>>>
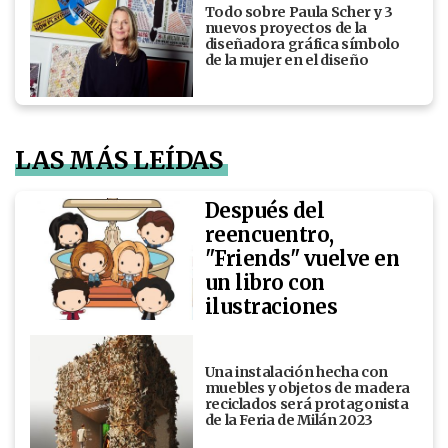
Todo sobre Paula Scher y 3
nuevos proyectos de la
diseñadora gráfica símbolo
de la mujer en el diseño
LAS MÁS LEÍDAS
Después del
reencuentro,
"Friends" vuelve en
un libro con
ilustraciones
Una instalación hecha con
muebles y objetos de madera
reciclados será protagonista
de la Feria de Milán 2023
<<<
WORK INSTRUCTIONS: Minus its pictures, the full listing should be copied verbatim.

ANSWER BELOW:
Todo sobre Paula Scher y 3
nuevos proyectos de la
diseñadora gráfica símbolo
de la mujer en el diseño
LAS MÁS LEÍDAS
Después del
reencuentro,
"Friends" vuelve en
un libro con
ilustraciones
Una instalación hecha con
muebles y objetos de madera
reciclados será protagonista
de la Feria de Milán 2023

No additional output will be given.